Reference no: EM133284590
Assignment - Pathophysiology Case Study
Description - You admitted Mr. Morgan, a 62-year-old male, who presented to the ED yesterday morning with hematemesis. The CT scan, MRI, and endoscopy confirmed he has bleeding esophageal varices. His wife was present and explained he was diagnosed with metabolic syndrome about three years ago which they tried to control with diet and exercise. However, last year he was diagnosed with Type 2 diabetes. He weighed 218 lbs., his BMI was 31, and his hemoglobin A1c was 7.8 which indicated Mr. Morgan was obese. Mr. Morgan was upset and concerned with his diagnosis, so he went on a very low-calorie diet (VLCD) eating only 800 calories a day. He lost 48 pounds quickly in 8 weeks. Mr. Morgan explained he was happy he lost the weight, but he was very tired and weak on the VLCD. When he started adding more calories he felt better but he gained back 20 lbs. He has not gained any more weight and had maintained his weight by exercising. His wife tells you about two months ago he started losing weight again but not from dieting. He stopped exercising because he says he is too tired. Mr. Morgan tells you he does not feel like eating because he is never hungry anymore. He said his stomach just feels full all the time.
You are assigned to care for Mr. Morgan the next day and when you enter his room you find Mrs. Morgan crying. She explains the doctor was in earlier and told them the doctor scheduled Mr. Morgan for a liver biopsy to rule out cirrhosis of the liver. Mr. and Mrs. Morgan tell you he does not drink alcohol now and he does not have a history of drinking alcohol. They are confused and ask you how can he have cirrhosis of the liver when he never drank alcohol.
After reviewing Mr. Morgan's medical history, lab results, radiology results, and the information Mr. & Mrs. Morgan have told you regarding his medical history, you recognize Mr. Morgan had nonalcoholic fatty liver disease (NAFLD) due to his obesity which then progressed to nonalcoholic steatohepatitis (NASH) which could result in cirrhosis of the liver.
Explain the pathophysiology of the advancement of Mr. Morgan's diseases.
Then discuss how you will explain this information to Mr. & Mrs. Morgan in terminology they will understand.
Did Mr. Morgan's rapid weight loss contribute to his disease? Why or why not?

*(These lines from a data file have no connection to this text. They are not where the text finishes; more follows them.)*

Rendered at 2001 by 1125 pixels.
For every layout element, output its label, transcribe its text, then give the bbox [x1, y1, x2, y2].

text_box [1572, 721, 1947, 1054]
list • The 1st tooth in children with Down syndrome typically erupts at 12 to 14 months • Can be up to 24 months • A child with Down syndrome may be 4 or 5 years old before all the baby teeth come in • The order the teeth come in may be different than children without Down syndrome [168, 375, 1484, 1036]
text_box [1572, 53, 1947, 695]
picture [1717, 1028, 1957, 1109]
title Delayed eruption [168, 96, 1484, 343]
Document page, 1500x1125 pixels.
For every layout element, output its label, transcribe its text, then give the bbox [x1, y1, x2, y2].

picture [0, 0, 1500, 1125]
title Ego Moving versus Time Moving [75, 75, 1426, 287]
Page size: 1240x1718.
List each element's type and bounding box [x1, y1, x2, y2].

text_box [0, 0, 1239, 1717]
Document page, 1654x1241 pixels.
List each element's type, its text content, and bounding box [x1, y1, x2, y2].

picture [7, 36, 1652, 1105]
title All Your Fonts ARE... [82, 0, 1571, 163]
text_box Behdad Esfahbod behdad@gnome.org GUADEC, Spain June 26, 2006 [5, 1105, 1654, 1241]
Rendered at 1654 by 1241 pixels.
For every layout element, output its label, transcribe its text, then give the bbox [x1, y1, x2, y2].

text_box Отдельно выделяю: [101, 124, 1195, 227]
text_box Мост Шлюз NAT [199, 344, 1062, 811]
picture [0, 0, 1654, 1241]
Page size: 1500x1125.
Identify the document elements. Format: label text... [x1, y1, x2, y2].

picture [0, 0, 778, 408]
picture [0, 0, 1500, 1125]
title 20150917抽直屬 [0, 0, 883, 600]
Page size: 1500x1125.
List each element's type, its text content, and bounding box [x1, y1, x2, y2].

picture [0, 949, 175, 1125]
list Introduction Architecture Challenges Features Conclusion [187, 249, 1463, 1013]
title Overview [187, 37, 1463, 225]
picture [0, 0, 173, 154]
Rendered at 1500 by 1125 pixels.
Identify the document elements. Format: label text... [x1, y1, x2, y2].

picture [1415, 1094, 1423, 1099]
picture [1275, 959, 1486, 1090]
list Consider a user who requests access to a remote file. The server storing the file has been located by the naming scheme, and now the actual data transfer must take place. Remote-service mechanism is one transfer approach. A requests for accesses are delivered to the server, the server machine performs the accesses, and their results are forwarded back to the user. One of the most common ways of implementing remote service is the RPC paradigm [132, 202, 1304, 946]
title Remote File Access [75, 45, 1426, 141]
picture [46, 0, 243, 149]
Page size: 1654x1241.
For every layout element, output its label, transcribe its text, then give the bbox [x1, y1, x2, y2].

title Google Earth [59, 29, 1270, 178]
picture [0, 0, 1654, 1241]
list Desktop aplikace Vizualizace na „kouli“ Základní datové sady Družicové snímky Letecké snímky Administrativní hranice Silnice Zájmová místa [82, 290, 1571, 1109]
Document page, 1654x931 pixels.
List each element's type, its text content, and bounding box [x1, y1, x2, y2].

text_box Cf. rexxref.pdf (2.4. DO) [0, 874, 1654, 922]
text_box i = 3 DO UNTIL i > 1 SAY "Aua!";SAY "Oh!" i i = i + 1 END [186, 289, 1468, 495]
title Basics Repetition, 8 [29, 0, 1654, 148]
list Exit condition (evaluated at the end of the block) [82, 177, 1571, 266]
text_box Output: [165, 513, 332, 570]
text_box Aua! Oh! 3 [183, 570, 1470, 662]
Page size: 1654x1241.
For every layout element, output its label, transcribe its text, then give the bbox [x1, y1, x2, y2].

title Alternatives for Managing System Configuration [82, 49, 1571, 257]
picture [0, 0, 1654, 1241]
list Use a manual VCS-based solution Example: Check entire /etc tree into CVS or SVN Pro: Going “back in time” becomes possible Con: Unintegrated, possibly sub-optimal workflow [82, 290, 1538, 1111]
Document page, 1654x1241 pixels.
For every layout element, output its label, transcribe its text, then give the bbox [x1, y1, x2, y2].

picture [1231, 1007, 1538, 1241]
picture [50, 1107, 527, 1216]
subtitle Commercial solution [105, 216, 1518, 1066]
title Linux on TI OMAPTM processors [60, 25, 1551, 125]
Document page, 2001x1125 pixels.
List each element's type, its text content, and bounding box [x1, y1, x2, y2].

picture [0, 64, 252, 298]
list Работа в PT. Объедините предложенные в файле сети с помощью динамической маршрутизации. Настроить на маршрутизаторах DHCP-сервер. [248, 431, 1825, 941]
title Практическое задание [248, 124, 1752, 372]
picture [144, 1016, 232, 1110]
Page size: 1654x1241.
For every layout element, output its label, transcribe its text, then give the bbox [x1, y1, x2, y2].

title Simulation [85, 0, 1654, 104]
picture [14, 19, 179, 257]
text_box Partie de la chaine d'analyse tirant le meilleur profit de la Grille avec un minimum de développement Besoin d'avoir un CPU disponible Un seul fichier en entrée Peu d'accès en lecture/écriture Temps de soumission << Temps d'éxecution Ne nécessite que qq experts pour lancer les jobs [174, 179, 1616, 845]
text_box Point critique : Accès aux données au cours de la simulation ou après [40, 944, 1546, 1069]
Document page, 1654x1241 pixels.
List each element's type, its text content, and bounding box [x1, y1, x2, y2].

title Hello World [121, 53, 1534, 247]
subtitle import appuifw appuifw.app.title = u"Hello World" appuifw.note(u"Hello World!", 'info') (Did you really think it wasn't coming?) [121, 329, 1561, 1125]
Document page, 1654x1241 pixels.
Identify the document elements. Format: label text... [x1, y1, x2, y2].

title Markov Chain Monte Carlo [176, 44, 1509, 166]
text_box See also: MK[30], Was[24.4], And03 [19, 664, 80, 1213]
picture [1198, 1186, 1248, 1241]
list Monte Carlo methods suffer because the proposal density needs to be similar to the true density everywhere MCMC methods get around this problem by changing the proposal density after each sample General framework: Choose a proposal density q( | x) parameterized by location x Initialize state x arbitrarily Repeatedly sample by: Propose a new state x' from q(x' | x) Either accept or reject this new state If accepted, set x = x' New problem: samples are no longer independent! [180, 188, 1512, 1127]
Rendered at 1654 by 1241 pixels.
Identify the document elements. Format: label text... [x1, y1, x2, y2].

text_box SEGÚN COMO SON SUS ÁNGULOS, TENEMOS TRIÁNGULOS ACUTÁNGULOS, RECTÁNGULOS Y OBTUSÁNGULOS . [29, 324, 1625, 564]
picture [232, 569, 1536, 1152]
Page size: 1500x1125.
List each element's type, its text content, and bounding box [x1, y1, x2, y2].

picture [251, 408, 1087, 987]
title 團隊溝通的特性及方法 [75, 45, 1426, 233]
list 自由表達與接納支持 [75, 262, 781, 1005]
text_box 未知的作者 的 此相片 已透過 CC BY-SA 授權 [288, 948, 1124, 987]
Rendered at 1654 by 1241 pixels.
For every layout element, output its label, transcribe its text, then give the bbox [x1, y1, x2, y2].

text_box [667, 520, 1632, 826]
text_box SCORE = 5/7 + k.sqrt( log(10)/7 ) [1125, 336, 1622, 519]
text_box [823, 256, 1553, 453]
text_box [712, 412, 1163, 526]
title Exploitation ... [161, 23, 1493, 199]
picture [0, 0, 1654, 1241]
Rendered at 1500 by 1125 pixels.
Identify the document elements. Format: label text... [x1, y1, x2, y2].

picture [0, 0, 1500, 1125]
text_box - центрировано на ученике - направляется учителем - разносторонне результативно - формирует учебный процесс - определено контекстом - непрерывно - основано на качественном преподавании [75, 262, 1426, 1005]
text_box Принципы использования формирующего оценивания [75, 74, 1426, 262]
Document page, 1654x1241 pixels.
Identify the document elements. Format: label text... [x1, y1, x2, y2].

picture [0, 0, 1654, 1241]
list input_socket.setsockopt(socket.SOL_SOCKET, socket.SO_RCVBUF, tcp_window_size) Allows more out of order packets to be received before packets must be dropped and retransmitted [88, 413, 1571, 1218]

What is the pathophysiologic reason Mr. Morgan does not feel hungry and feels full all the time?
Why did Mr. Morgan's advancement of his disease present as acute variceal bleeding in his esophagus? What is the etiology?
What are the pathophysiologic and clinical differences between nonalcoholic fatty liver disease (NAFLD) and alcoholic liver disease (ALD)?